__AIM OF THE EXERCISE__. Return verbatim the lines of the listing below, starting at the line that contains "pose: elev=99.3 azim=200.0" and ending at the line that contains "Dot at: (190, 234)", with both of those lines included.

__RECORDS FOR PROCESSING__.
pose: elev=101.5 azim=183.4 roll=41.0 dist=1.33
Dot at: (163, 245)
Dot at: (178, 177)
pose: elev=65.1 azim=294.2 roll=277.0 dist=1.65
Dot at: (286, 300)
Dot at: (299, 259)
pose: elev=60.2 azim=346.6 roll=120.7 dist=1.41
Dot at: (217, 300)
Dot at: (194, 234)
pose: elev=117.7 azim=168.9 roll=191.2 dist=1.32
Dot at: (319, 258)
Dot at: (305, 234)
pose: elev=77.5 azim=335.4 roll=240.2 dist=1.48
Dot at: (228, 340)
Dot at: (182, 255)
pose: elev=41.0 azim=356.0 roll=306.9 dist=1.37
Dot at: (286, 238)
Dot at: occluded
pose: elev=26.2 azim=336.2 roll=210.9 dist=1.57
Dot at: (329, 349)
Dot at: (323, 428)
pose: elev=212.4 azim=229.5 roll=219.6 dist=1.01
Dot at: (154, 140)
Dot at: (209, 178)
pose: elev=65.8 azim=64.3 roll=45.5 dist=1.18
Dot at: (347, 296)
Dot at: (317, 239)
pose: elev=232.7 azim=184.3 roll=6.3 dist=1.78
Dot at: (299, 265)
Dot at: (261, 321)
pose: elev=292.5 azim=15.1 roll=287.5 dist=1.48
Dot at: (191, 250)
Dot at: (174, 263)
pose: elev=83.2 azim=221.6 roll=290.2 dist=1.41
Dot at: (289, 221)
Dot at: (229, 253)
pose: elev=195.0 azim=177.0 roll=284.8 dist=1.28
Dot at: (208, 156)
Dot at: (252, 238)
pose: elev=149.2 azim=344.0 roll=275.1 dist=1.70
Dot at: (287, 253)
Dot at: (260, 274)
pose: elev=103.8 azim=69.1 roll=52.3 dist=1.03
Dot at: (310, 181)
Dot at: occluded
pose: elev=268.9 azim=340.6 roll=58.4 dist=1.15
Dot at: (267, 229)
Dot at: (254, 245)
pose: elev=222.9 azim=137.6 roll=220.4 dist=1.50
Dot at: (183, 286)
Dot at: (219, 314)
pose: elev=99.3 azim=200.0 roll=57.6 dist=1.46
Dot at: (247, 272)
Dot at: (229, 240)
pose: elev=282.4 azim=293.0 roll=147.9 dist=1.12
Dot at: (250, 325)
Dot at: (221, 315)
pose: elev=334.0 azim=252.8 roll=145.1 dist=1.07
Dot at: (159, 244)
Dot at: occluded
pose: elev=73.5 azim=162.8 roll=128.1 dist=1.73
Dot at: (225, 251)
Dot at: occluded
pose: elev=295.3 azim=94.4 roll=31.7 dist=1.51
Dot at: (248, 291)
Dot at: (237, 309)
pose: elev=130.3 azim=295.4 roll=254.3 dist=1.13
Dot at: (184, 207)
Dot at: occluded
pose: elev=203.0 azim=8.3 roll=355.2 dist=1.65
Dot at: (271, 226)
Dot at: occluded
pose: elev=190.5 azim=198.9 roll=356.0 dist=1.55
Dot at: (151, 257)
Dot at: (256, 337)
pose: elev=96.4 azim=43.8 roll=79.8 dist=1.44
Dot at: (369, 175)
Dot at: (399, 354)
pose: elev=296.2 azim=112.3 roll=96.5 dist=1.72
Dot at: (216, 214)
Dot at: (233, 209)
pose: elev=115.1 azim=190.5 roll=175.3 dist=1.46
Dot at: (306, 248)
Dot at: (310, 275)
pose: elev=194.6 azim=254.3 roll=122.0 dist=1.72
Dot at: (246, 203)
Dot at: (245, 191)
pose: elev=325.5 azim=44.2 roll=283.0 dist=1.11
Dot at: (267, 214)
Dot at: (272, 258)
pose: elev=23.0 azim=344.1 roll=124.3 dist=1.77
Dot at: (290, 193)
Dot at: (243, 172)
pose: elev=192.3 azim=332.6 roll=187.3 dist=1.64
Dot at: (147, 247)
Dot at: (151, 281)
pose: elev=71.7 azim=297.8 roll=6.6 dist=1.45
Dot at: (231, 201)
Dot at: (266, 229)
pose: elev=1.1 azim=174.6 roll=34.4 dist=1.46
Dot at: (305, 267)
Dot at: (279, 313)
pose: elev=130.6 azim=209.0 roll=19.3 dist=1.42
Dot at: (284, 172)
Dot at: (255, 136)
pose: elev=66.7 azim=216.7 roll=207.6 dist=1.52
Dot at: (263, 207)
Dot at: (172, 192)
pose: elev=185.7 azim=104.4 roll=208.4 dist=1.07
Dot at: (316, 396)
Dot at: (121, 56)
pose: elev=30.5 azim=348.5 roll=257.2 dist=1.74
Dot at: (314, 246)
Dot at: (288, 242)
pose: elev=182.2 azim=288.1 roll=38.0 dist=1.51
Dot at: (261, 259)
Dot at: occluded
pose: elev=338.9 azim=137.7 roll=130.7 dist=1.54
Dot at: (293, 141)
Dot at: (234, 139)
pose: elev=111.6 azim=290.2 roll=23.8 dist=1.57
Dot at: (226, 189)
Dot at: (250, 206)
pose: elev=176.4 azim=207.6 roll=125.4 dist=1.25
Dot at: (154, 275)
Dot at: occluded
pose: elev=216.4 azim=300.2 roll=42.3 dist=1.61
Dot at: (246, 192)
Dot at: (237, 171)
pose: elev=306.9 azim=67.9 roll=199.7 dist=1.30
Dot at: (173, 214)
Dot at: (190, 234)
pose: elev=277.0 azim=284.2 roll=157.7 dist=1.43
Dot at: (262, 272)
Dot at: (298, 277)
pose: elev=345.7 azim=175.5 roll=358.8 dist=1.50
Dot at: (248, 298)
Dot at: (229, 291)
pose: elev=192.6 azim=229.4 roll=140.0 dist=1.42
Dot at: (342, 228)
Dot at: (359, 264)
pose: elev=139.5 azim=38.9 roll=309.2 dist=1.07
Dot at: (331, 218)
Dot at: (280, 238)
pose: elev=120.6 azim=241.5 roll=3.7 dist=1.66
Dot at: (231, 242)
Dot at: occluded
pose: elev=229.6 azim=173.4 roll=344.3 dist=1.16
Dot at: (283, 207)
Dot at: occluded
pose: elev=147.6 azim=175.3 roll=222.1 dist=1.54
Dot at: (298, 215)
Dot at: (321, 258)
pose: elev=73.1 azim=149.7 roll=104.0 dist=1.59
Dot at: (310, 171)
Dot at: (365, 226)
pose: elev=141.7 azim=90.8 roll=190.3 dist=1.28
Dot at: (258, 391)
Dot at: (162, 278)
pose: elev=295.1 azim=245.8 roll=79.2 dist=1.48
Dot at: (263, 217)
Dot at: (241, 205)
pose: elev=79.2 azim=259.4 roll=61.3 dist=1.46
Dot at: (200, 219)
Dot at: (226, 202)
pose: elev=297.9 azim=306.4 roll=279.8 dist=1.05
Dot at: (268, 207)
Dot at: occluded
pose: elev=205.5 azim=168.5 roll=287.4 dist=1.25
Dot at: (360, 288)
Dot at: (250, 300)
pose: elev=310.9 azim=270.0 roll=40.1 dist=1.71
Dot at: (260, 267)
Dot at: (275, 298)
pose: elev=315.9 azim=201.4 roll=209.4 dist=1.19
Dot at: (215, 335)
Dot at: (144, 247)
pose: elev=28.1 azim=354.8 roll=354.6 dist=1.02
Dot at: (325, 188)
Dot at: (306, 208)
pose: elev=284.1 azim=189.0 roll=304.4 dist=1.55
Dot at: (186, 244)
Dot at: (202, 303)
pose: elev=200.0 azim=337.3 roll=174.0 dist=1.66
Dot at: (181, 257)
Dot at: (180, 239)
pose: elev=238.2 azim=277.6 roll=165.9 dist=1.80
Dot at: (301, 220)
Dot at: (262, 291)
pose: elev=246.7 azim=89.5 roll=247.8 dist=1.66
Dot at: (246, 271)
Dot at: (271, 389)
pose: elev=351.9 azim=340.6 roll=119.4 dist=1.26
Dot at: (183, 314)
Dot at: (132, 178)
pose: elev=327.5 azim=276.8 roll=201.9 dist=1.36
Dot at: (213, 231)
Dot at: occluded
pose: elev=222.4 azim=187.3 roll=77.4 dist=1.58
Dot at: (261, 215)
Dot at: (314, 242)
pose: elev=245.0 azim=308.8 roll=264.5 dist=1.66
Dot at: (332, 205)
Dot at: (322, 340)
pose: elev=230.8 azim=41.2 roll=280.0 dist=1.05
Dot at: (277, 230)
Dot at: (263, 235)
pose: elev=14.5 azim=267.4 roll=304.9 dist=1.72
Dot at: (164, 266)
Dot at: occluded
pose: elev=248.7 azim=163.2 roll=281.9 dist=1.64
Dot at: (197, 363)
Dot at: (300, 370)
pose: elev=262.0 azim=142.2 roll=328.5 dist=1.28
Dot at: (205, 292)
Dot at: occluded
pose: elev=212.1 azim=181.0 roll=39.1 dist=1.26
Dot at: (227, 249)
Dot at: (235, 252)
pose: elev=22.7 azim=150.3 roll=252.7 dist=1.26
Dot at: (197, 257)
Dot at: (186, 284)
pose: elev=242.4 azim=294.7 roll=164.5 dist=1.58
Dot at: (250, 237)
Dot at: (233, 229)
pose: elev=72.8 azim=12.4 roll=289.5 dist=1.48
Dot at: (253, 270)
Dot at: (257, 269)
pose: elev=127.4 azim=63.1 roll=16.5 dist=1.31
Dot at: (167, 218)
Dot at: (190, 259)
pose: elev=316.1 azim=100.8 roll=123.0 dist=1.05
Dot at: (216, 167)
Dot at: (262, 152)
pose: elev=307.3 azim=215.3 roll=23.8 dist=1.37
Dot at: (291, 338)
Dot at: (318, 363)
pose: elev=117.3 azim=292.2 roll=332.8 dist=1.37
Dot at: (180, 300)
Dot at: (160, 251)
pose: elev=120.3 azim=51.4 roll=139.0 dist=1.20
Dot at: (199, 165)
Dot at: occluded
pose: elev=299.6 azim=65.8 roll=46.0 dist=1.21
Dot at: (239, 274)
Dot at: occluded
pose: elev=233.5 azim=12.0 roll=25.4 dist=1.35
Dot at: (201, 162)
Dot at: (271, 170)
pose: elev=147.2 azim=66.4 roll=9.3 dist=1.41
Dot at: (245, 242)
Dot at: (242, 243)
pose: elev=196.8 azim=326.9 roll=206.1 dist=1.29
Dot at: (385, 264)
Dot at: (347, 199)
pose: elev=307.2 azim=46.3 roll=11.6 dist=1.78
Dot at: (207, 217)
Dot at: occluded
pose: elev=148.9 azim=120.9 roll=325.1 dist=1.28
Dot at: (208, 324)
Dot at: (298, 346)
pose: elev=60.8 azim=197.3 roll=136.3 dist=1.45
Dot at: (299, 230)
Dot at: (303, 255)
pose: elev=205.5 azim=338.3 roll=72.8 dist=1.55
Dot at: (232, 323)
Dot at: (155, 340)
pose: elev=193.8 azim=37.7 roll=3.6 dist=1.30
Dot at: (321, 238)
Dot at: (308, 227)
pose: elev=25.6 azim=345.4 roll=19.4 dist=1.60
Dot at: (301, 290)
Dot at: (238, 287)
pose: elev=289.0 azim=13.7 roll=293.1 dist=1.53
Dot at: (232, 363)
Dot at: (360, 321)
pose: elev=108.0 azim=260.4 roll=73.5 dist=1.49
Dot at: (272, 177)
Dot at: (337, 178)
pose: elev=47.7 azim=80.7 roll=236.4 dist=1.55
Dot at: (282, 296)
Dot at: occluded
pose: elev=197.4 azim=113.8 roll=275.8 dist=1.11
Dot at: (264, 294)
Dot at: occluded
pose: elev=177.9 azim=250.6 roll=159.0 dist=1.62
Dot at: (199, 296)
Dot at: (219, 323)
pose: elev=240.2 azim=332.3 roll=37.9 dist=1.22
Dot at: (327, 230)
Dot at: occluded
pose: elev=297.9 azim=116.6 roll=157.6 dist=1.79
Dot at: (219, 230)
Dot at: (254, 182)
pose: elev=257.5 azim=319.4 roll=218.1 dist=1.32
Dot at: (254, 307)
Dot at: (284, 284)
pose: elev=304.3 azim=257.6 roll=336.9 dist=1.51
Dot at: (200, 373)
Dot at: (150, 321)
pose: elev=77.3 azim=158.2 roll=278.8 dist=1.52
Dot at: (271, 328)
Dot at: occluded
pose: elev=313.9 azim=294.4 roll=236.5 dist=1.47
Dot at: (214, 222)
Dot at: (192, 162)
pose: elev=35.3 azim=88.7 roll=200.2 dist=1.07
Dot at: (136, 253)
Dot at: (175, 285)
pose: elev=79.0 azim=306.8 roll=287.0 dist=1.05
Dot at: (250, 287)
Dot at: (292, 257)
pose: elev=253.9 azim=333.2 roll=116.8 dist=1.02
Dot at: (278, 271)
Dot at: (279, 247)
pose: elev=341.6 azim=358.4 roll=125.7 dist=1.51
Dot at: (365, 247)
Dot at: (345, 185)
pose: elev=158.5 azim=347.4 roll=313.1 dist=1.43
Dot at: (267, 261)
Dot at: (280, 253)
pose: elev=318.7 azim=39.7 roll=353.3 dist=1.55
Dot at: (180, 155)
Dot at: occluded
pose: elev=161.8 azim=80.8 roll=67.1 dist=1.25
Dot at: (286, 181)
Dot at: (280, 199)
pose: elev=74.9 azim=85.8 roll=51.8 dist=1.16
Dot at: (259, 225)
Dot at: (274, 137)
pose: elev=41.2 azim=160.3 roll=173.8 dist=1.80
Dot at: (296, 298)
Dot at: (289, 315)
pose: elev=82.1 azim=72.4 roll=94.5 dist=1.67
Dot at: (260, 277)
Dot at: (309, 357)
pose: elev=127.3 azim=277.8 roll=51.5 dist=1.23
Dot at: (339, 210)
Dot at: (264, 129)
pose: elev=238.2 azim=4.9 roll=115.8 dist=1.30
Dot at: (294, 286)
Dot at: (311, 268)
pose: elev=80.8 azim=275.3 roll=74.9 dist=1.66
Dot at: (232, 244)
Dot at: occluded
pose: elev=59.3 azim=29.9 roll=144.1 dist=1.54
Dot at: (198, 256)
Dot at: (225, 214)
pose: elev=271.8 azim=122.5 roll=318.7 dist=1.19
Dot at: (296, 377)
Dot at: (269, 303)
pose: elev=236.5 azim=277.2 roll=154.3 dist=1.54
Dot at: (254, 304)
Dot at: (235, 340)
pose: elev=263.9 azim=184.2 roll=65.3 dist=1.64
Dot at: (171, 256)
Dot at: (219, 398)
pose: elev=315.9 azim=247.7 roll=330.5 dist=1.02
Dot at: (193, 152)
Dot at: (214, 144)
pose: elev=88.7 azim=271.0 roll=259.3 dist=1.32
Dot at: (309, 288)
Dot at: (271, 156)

__TASK ANSWER__.
pose: elev=99.3 azim=200.0 roll=57.6 dist=1.46
Dot at: (247, 272)
Dot at: (229, 240)
pose: elev=282.4 azim=293.0 roll=147.9 dist=1.12
Dot at: (250, 325)
Dot at: (221, 315)
pose: elev=334.0 azim=252.8 roll=145.1 dist=1.07
Dot at: (159, 244)
Dot at: occluded
pose: elev=73.5 azim=162.8 roll=128.1 dist=1.73
Dot at: (225, 251)
Dot at: occluded
pose: elev=295.3 azim=94.4 roll=31.7 dist=1.51
Dot at: (248, 291)
Dot at: (237, 309)
pose: elev=130.3 azim=295.4 roll=254.3 dist=1.13
Dot at: (184, 207)
Dot at: occluded
pose: elev=203.0 azim=8.3 roll=355.2 dist=1.65
Dot at: (271, 226)
Dot at: occluded
pose: elev=190.5 azim=198.9 roll=356.0 dist=1.55
Dot at: (151, 257)
Dot at: (256, 337)
pose: elev=96.4 azim=43.8 roll=79.8 dist=1.44
Dot at: (369, 175)
Dot at: (399, 354)
pose: elev=296.2 azim=112.3 roll=96.5 dist=1.72
Dot at: (216, 214)
Dot at: (233, 209)
pose: elev=115.1 azim=190.5 roll=175.3 dist=1.46
Dot at: (306, 248)
Dot at: (310, 275)
pose: elev=194.6 azim=254.3 roll=122.0 dist=1.72
Dot at: (246, 203)
Dot at: (245, 191)
pose: elev=325.5 azim=44.2 roll=283.0 dist=1.11
Dot at: (267, 214)
Dot at: (272, 258)
pose: elev=23.0 azim=344.1 roll=124.3 dist=1.77
Dot at: (290, 193)
Dot at: (243, 172)
pose: elev=192.3 azim=332.6 roll=187.3 dist=1.64
Dot at: (147, 247)
Dot at: (151, 281)
pose: elev=71.7 azim=297.8 roll=6.6 dist=1.45
Dot at: (231, 201)
Dot at: (266, 229)
pose: elev=1.1 azim=174.6 roll=34.4 dist=1.46
Dot at: (305, 267)
Dot at: (279, 313)
pose: elev=130.6 azim=209.0 roll=19.3 dist=1.42
Dot at: (284, 172)
Dot at: (255, 136)
pose: elev=66.7 azim=216.7 roll=207.6 dist=1.52
Dot at: (263, 207)
Dot at: (172, 192)
pose: elev=185.7 azim=104.4 roll=208.4 dist=1.07
Dot at: (316, 396)
Dot at: (121, 56)
pose: elev=30.5 azim=348.5 roll=257.2 dist=1.74
Dot at: (314, 246)
Dot at: (288, 242)
pose: elev=182.2 azim=288.1 roll=38.0 dist=1.51
Dot at: (261, 259)
Dot at: occluded
pose: elev=338.9 azim=137.7 roll=130.7 dist=1.54
Dot at: (293, 141)
Dot at: (234, 139)
pose: elev=111.6 azim=290.2 roll=23.8 dist=1.57
Dot at: (226, 189)
Dot at: (250, 206)
pose: elev=176.4 azim=207.6 roll=125.4 dist=1.25
Dot at: (154, 275)
Dot at: occluded
pose: elev=216.4 azim=300.2 roll=42.3 dist=1.61
Dot at: (246, 192)
Dot at: (237, 171)
pose: elev=306.9 azim=67.9 roll=199.7 dist=1.30
Dot at: (173, 214)
Dot at: (190, 234)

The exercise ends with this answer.